<< Back to Chapter 4: From Idea to Building a Minimum Viable Product
Getting your first customers can be really challenging. I’ve spoken to a lot of entrepreneurs who thought of and built a first version of a SaaS product that seemed like a great solution for a certain niche, but they just couldn’t get that initial traction with customers.
From my research I have found a few common strategies that have worked. Most fall into the category of things that don’t scale. Some require that you do many months of preparatory work before you build the app.
In Chapter 2 I point out that knowing how will you find your first 25 customers is part of finding a good business idea. If you truly have no idea, you probably shouldn’t build the product. However you may also find it makes sense to work backwards from a group of customers to a business idea.
For example you might find that roofing companies are extremely easy to find: they advertise their contact info in business directories and you could easily meet 10 roofers per day just by hanging out in the right section of a hardware store. Now you know that if you had a SaaS product for them, it would be very easy to find the first 25 customers and beyond.
Keep working from both directions to refine or reject ideas, both working backwards from target markets of customers and working to find customers for certain ideas that otherwise seem valid.
In my experience, successful Micro-SaaS businesses consistently use one of the following strategies for acquiring their first customers.
Storemapper’s first five customers came from a single email blast. Over nine months of freelancing for e-commerce clients I kept a spreadsheet of every client email, even for gigs that I didn’t end up winning. On launch day I emailed the list of about 30-40 targeted people and within two days there were five paying customers.
Consulting for e-commerce businesses was a fantastic way to learn about exactly what kind of products they needed, their willingness to pay for solutions and where the pain points where strongest. The real upside that you are getting paid the whole time. If you find yourself getting hired repeatedly for a similar job, you may be able to just “refactor” that job into a SaaS app that can scale.
Consulting-first also necessarily forces you to focus on a lucrative target market. If the businesses aren’t hiring consultants or freelancers to solve problems, odds are they will be tough customers for SaaS.
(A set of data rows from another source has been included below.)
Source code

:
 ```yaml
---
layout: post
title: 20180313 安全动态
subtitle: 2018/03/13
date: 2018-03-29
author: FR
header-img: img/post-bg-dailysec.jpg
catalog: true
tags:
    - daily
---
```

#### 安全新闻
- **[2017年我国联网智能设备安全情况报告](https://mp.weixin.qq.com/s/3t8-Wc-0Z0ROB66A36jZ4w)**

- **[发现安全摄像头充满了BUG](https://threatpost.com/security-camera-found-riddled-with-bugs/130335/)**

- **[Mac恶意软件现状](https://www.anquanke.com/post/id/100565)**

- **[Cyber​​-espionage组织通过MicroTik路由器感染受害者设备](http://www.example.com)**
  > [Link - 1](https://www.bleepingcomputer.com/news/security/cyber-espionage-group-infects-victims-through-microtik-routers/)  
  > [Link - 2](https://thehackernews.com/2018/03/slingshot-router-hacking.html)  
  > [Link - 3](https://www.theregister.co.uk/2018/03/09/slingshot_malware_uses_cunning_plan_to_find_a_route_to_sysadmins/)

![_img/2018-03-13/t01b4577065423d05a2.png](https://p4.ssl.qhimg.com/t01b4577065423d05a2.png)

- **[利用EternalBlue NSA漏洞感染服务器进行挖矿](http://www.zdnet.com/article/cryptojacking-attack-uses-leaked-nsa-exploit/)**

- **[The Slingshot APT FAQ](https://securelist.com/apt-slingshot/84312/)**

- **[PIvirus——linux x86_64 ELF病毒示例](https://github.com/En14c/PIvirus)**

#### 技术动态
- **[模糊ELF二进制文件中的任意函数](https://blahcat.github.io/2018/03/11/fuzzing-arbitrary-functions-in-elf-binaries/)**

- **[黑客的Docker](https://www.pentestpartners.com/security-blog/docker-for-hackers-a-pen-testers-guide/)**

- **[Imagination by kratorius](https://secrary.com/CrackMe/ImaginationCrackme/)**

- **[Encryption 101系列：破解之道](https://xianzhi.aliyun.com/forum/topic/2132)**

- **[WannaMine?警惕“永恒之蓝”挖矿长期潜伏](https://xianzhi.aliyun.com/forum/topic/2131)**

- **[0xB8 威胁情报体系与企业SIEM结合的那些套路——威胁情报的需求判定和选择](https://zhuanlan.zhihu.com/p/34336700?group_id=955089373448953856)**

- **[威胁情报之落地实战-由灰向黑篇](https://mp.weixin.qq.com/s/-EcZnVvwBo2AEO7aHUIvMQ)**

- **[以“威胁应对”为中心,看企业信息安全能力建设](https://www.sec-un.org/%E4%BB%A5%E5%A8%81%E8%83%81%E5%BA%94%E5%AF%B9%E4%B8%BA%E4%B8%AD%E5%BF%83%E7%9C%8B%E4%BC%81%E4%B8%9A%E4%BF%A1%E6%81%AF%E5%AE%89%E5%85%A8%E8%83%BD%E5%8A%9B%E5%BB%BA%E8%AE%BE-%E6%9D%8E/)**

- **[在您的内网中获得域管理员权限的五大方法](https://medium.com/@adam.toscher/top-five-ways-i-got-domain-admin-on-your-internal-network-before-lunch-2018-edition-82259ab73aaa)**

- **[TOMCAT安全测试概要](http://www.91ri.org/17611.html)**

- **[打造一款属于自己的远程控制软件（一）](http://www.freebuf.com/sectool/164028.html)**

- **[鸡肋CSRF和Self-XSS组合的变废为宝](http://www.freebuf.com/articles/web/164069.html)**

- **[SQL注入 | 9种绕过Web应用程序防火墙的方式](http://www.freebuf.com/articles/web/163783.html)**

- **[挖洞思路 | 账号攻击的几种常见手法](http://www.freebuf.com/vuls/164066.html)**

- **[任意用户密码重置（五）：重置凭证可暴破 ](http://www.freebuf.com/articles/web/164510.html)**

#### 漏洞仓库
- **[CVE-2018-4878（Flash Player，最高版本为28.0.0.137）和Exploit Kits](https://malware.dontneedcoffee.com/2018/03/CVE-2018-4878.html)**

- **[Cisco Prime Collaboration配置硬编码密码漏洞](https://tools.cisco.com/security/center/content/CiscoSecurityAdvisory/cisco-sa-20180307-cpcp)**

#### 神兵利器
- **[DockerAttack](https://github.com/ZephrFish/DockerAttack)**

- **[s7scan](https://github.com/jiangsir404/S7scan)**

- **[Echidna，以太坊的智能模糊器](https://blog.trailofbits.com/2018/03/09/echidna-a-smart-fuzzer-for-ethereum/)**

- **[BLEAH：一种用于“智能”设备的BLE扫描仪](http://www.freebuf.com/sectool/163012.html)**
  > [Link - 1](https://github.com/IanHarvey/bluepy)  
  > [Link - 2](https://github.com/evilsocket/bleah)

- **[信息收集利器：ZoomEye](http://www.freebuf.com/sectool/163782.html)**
Consulting in e-commerce gave me a big advantage in generating business ideas but it didn’t prove that many actual customers.
The immediate next phase for Storemapper was to find places where e-commerce merchants were looking for answers to stuff. Most of the big e-commerce platforms like Shopify, Bigcommerce, Volusion and WooCommerce have forums. So I searched the forums and tried to be helpful. Of course I jumped to the few topics specifically around store locators, but I also looked for popular threads on topics with lots of activity from merchants just setting up a new site (or migrating from another platform) — prime timing to choose a store locator app — and just added helpful comments. I would let my forum “signature” with a link to Storemapper do the marketing.
The generalized tactic is to find where your target market clusters and be there. This could be online in forums or the comments sections of an industry blog or in real life at meetups or conferences.
Hopefully your target market congregates somewhere online. If it’s software for developers, then you’re looking at Hackers News, Product Hunt and Reddit. Maybe there are niche blogs that cover the topic. Become a member, be helpful and without spamming folks, politely point them towards your app when it’s a relevant solution. If you’re knowledgeable on the broader topic, it can be helpful to invest some time answering questions not directly tied to your app to build credibility and not come off as a spammer.
Several successful Micro-SaaS businesses have been started by “blowing up” on certain popular sites. But it wasn’t just pure luck that they hit number one on hackernews or reddit. They had often spent years being helpful and cultivating the respect of the community that then responded when they finally launched a product.